### Task description
From the post on Windows Media Player below, return verbatim the passage that begins with the words "Not that anyone" and ends with "10. Oh well.".

### Source text
===============
Windows Media Player

Not that anyone cares … (saying this because … I dunno, it’s really inane? O_o)

I don’t like doing dishes. :b *goes to do dishes*

*back* I should go to bed now. Yeah. Almost 10. Oh well.

Anyway. What I wanted to say (that seemed inane) is that a few days after I installed the Windows XP SP Pack 2 I remembered why I didn’t want to install it. :b Hidek’s computer has Windows Media Player 9. The study comp has WMP 9. Mum and Daddy’s has WMP 9. I used to have WMP XP on my laptop. I Do Not Like version 9. For two main reasons:

1) It doesn’t count the number of times a song has been played … I know it was very pointless … but … I can’t help it, I have this … weird … thing … where everything has to be even. So I got addicted to making all my songs played the same number. >_> It was the main reason I stayed away from WinAmp so long. *so sad* And I didn’t want to just drop that! Kind of like Monk … He was pouring decaf and caffeinated coffee back and forth to “make them even.” XDDD I understood that part of the show completely … rather sad … also the part where he kept walking funny so he wouldn’t step on the spaces between the pavers. ^^;; It took me a long time to drop that habit. But anyway. Reason 2:

2) The columns on the lists keep readjusting so that the whole title/artist is displayed. o_< It gets really annoying when I’m scrolling through the list quickly! And I used to have the columns spaced in very exact widths, so I could read all titles but two, all artists, about half the album titles, times, and genres. And Microsoft (or whoever) had to go and idiot-proof it. Arrrrggghh. Stupid thing. *kicks*

The first thing I got over after a while. ^^;;; Just today I started re-organizing my Favorites playlist, ’cause I didn’t feel like listening to my rock playlist on WinAmp. (Yeah, all my playlists got jumbled up. O_o?) But the second thing I haven’t gotten over yet, in all the time that I’ve ever used WMP 9. *sigh* Ah well.

Last annoying thing, that didn’t have to do specifically with version 9 … I can’t move single files around. I thought I’d figured out how to do it tonight (hold down the mouse button for a second on the one file) but after a while it stopped working and I’d be highlighting all these songs … ugh. So my Favorites playlist is still more than half messed up. Hm. I think I have to update my music list … *adds that to her long to-do list for her site*

Um. Other random things. I want internet access on my cellphone. >_> I just want to be able to sign on aim on it. ^^;; I get bored between classes … especially lately since I don’t go to bed early enough and I’m tired/sleepy and I can’t keep my mind on my work or on a random book I’m reading in the library. I haven’t ready The Pain Nobody Wants in the looongest time. Dang chemistry and its intrusive ways. Oh yeah. Lab tomorrow. One where we mix scary chemicals and see reactions. Horrible. Oh yeah. o_o Gotta print those graphs. *thanks the Lord for remembering* … *thanks her spirit guide for poking her* … yeah.
===============
### Records shown
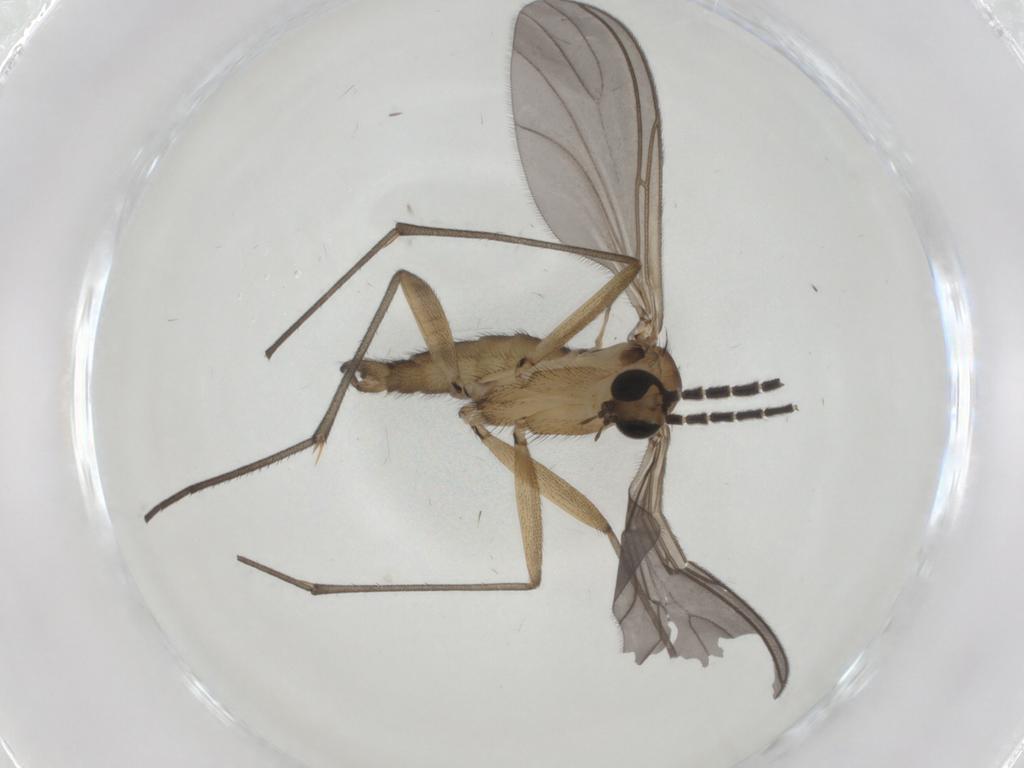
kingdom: Animalia
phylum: Arthropoda
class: Insecta
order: Diptera
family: Sciaridae
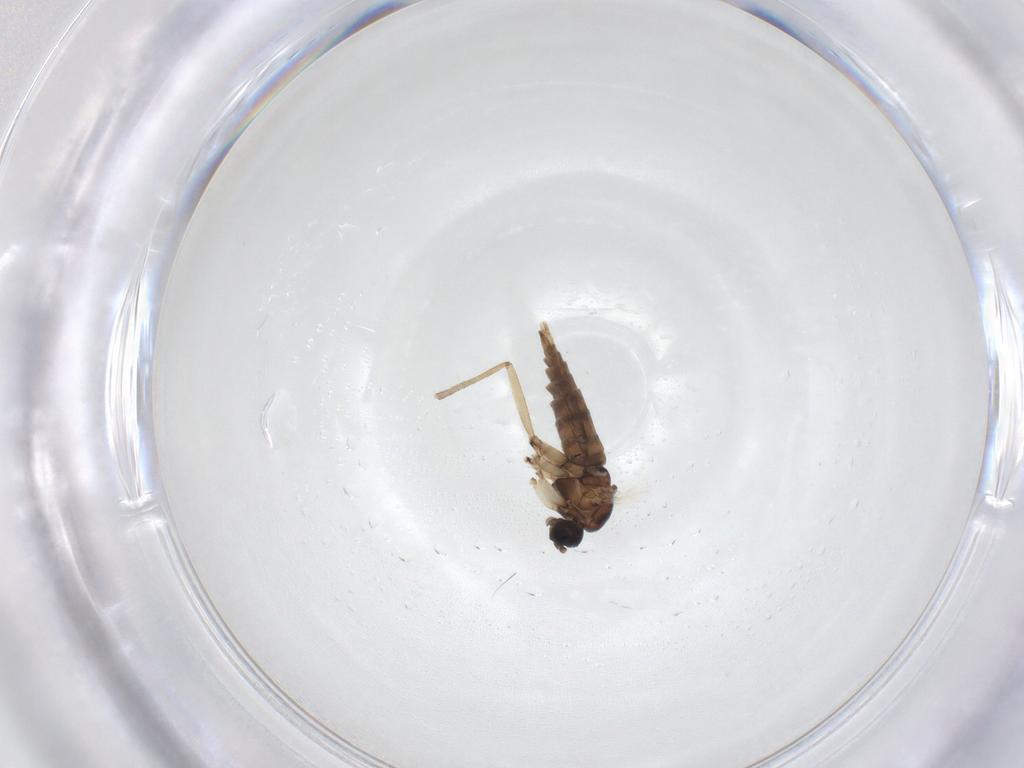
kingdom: Animalia
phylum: Arthropoda
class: Insecta
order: Diptera
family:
===============
### Exercise output
Not that anyone cares … (saying this because … I dunno, it’s really inane? O_o)

I don’t like doing dishes. :b *goes to do dishes*

*back* I should go to bed now. Yeah. Almost 10. Oh well.